Reliable Confidence Intervals for Information Retrieval Evaluation Using Generative A.I

TL;DR

This paper tackles the problem of unreliable IR evaluation when using generative-model–generated relevance labels by introducing two theoretically grounded methods to produce reliable confidence intervals around ranking metrics. Prediction-Powered Inference (PPI) blends predicted relevance with ground-truth errors to yield a potentially tighter dataset-level CI, while Conformal Risk Control (CRC) extends to per-document and per-query CIs by perturbing predicted label distributions and calibrating bounds. The authors demonstrate that both methods achieve accurate coverage with fewer human annotations than bootstrap and that CRC provides informative per-query CIs that reflect where the model is more or less reliable. These results offer a practical path to reliable benchmarking of IR systems in low-resource settings, where manual labeling is expensive or infeasible.

Abstract

The traditional evaluation of information retrieval (IR) systems is generally very costly as it requires manual relevance annotation from human experts. Recent advancements in generative artificial intelligence -- specifically large language models (LLMs) -- can generate relevance annotations at an enormous scale with relatively small computational costs. Potentially, this could alleviate the costs traditionally associated with IR evaluation and make it applicable to numerous low-resource applications. However, generated relevance annotations are not immune to (systematic) errors, and as a result, directly using them for evaluation produces unreliable results. In this work, we propose two methods based on prediction-powered inference and conformal risk control that utilize computer-generated relevance annotations to place reliable confidence intervals (CIs) around IR evaluation metrics. Our proposed methods require a small number of reliable annotations from which the methods can statistically analyze the errors in the generated annotations. Using this information, we can place CIs around evaluation metrics with strong theoretical guarantees. Unlike existing approaches, our conformal risk control method is specifically designed for ranking metrics and can vary its CIs per query and document. Our experimental results show that our CIs accurately capture both the variance and bias in evaluation based on LLM annotations, better than the typical empirical bootstrapping estimates. We hope our contributions bring reliable evaluation to the many IR applications where this was traditionally infeasible.
Paper Structure (26 sections, 28 equations, 4 figures, 1 table)

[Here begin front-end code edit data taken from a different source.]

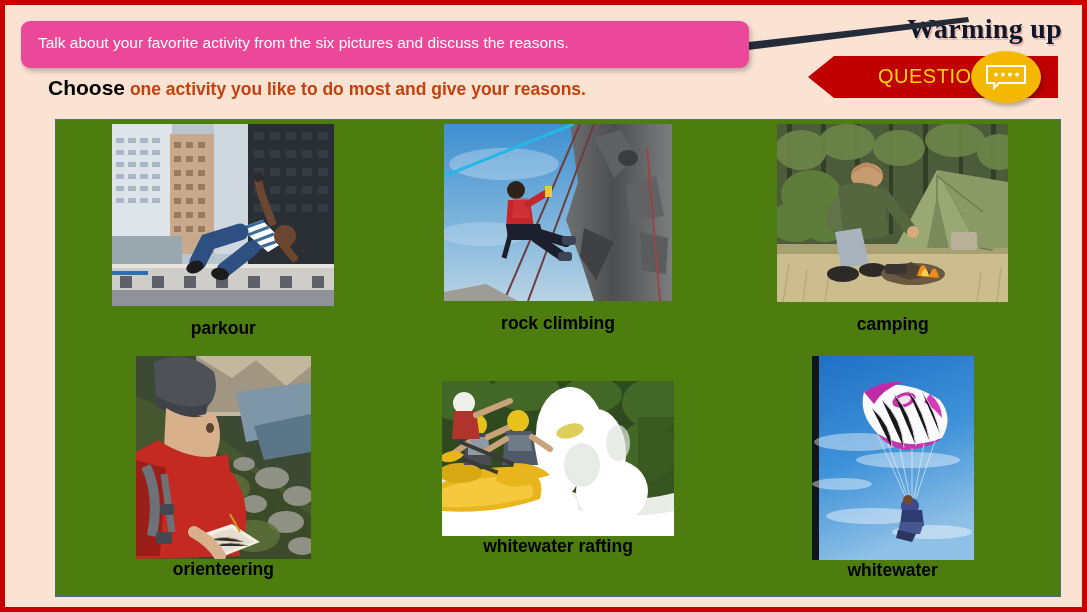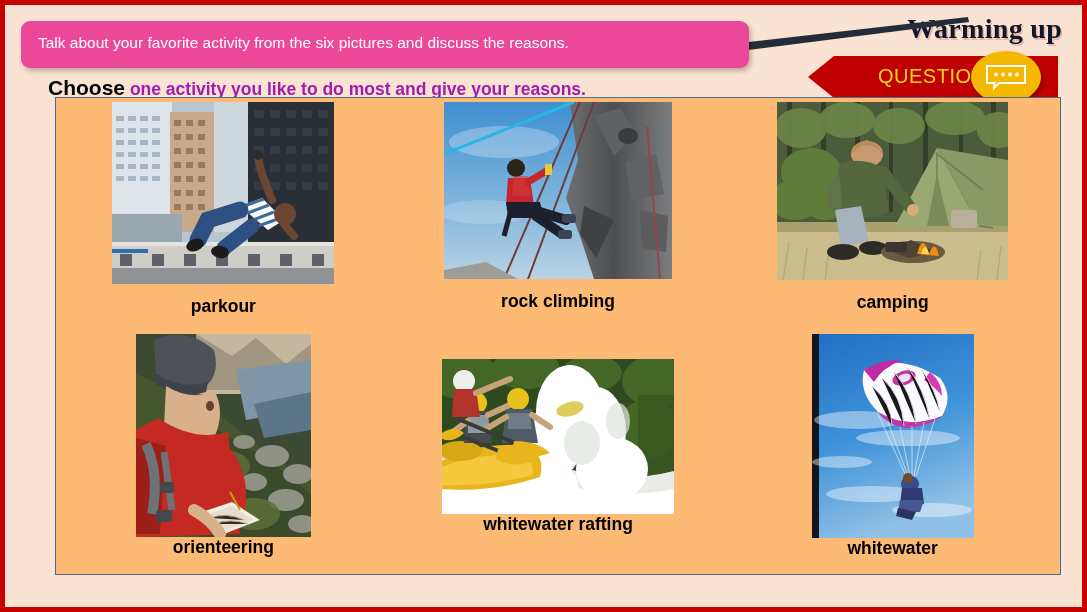"one activity you like to" #instruction-rest { color: #a21caf -> #c2410c }
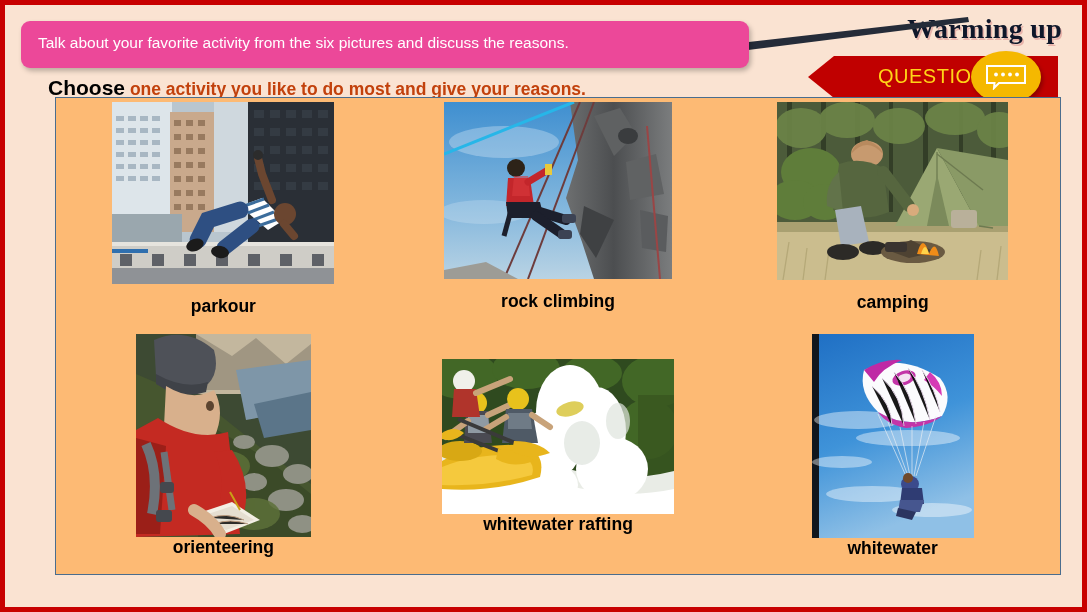"parkour" #activity-panel { background: #fdba74 -> #4d7c0f; top: 92px -> 114px }
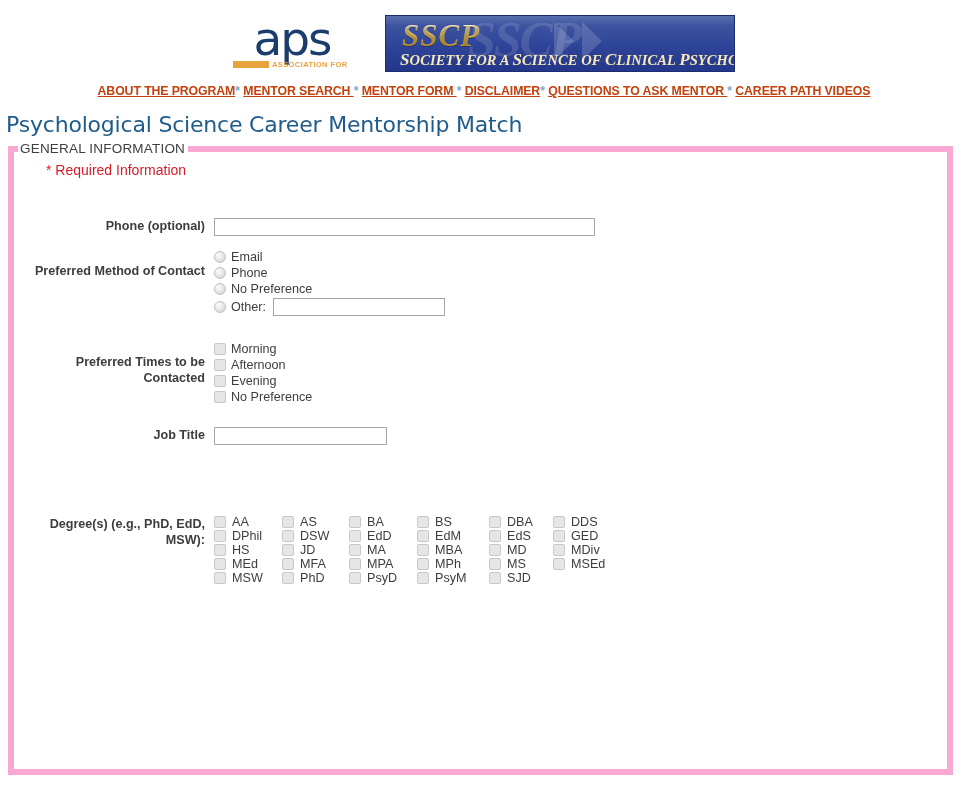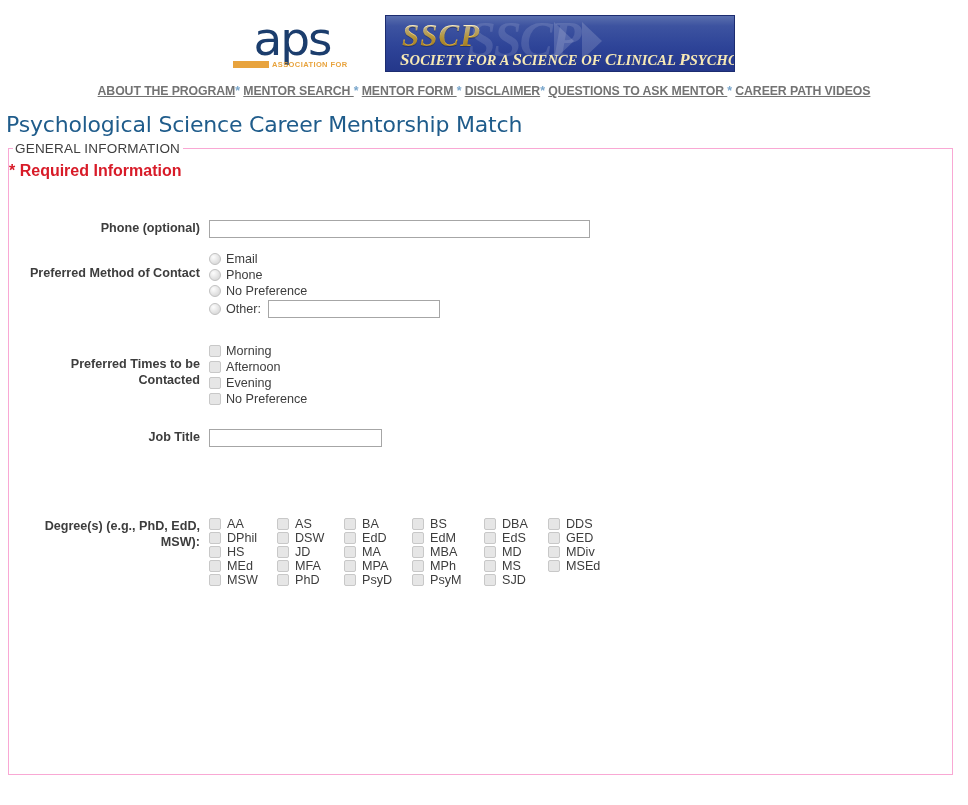"ABOUT THE PROGRAM" .navbar a { color: #737373 -> #c2410c }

This paper contains 26 sections, 28 equations, 4 figures, 1 table.

Figures (4)

  • Figure 1: Three different predicted relevance distributions (left) and their corresponding $\hat{\mu}_\text{CRC}(d, \lambda)$ curves (right).
  • Figure 2: Width (top) and coverage (bottom) of the confidence intervals produced by the methods. The dashed line in the bottom plots is the 95% coverage target. Shaded areas indicate 95% prediction intervals over 500 independent runs.
  • Figure 3: Width of the confidence intervals for increasing levels of LLM bias ($\beta$, top-row) and oracle-enhanced LLM accuracy ($\tau \rightarrow 1$, bottom row) with $n=112$ on TREC-DL and $n=125$ on Robust04. Shaded areas indicate 95% prediction intervals over 500 independent runs. Coverage plots are omitted since all methods maintain >95% coverage.
  • Figure 4: 95% CI produced per-query by CRC using LLM predicted relevance annotations ($\tau = 0$) and oracle-enhanced LLM annotations ($\tau > 0$). The queries are sorted by their true DCG performance (according to human-annotations), indicated by red and green dots. Green dots are covered by their CI whereas red dots are not. Blue dots indicate the predicted DCG performance (according to LLM-generated annotations). Clearly, the CI shrink considerably as annotations become more accurate ($\tau \rightarrow 1$).